(RECORDS SHOWN)

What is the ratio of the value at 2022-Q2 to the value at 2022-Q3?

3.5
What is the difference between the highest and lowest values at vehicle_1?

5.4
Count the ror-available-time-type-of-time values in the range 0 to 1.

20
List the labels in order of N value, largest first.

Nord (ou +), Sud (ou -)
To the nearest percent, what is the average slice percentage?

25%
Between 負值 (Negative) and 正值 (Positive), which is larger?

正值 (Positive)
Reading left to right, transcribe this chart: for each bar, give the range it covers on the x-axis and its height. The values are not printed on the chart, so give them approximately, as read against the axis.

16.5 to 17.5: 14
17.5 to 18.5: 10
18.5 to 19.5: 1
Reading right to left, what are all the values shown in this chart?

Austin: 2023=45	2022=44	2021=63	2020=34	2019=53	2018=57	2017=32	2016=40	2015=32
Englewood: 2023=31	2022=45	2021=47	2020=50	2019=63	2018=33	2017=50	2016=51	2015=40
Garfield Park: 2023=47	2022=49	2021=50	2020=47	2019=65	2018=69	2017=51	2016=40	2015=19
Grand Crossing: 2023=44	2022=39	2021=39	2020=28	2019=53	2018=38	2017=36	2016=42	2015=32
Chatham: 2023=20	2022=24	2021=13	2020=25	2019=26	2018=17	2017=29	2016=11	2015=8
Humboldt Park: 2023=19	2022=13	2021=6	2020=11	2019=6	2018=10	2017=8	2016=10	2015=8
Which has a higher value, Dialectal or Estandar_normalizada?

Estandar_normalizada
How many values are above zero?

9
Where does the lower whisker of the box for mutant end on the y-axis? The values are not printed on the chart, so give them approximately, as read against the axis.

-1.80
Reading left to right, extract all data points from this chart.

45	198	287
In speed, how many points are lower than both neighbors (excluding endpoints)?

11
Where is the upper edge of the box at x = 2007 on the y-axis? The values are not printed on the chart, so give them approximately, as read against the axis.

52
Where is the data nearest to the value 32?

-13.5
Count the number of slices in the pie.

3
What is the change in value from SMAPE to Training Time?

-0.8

(End RECORDS SHOWN)

TASK TO CARRY OUT: Identify every line in the entries above that contains the string "Reading", and copy each of those lines in full. Case counts.

ANSWER BOX:
Reading left to right, transcribe this chart: for each bar, give the range it covers on the x-axis and its height. The values are not printed on the chart, so give them approximately, as read against the axis.
Reading right to left, what are all the values shown in this chart?
Reading left to right, extract all data points from this chart.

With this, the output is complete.